Vince Cable and Michael Fallon must surely be the only two people in the world who still don’t believe the Royal Mail was sold off too cheaply.
On Day One, the stock market value of the company rose by £750m. That’s three-quarters of a billion pounds that could have gone towards plugging the deficit. Since then, of course, the price has risen ever higher.
But try telling that to Messrs Cable and Fallon.
No, they declare. The price was right.
Both are dogged under fire – veteran politicians tend to be. We are unlikely to get any yielding towards apologies or admissions of error.

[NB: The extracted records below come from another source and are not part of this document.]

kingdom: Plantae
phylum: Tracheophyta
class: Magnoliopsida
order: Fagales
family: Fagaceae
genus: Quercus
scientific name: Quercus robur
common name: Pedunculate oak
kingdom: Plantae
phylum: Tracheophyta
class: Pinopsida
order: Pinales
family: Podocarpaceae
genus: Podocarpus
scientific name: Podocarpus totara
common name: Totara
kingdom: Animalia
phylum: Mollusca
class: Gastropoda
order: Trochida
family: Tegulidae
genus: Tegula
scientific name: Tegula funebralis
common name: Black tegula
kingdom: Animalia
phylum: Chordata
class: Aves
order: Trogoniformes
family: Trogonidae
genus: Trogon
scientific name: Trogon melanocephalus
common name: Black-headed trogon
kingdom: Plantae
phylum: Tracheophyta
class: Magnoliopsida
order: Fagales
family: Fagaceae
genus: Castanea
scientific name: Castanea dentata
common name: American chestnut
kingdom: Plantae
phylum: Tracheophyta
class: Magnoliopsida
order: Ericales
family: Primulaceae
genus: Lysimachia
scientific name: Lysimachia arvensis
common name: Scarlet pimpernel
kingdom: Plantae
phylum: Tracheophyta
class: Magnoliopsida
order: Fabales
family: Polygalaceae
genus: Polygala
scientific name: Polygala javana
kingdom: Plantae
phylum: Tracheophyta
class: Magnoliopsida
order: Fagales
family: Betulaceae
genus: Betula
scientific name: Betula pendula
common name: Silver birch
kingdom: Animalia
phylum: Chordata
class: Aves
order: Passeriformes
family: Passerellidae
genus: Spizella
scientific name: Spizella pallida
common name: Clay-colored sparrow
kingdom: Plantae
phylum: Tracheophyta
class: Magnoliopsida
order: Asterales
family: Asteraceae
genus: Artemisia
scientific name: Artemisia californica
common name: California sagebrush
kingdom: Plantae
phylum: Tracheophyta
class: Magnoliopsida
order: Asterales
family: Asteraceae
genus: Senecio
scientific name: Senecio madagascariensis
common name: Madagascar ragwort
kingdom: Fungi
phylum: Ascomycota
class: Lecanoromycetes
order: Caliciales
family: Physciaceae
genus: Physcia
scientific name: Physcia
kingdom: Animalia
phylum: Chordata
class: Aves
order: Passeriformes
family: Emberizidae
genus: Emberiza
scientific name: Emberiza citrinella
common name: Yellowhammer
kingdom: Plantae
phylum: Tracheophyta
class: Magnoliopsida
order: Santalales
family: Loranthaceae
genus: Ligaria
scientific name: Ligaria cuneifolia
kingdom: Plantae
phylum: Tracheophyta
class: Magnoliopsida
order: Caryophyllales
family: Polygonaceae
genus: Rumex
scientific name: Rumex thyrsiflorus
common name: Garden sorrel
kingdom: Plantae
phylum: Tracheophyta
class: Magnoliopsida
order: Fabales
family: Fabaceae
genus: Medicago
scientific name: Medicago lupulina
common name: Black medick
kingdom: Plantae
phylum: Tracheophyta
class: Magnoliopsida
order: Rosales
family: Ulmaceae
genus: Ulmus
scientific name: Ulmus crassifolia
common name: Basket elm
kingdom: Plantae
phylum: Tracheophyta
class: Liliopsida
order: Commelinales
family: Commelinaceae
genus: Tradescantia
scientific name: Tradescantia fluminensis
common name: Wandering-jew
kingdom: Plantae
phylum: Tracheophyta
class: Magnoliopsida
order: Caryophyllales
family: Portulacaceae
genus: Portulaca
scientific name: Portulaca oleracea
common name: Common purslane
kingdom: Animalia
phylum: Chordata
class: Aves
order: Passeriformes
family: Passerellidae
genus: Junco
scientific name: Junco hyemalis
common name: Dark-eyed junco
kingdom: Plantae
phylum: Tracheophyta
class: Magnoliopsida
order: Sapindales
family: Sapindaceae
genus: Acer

But cracks are emerging over their refusal to hand over the identities of the gilded few “priority investors” given extra-large share allocations. Given that those who sold their shares have made profits of more than £300m to the detriment of taxpayers, it is clearly in the public interest to know who they are.
Late tonight, the Government finally conceded that some were hedge funds.
This is not necessarily a bad thing. Some hedgies stick around for years, but the majority do not, preferring to duck in and out when a quick profit has been made. It actually makes sense to give them a slug of the shares in a flotation for this very reason – their rapid-fire buying and selling means there’s always a ready supply and demand.
But we weren’t told all this in the run-up to the flotation. Neither were we warned about the other kind of hedge fund which could one day turn up: the “activist investors” who buy shares then muscle for asset sales, price rises and dramatic cost cutting.
Instead, the politicians gave us hollow promises that long-term investors would be favoured. The truth is, once a service is privatised, no democratic government can control who buys and sells its shares. What they can do, though, is be honest about it.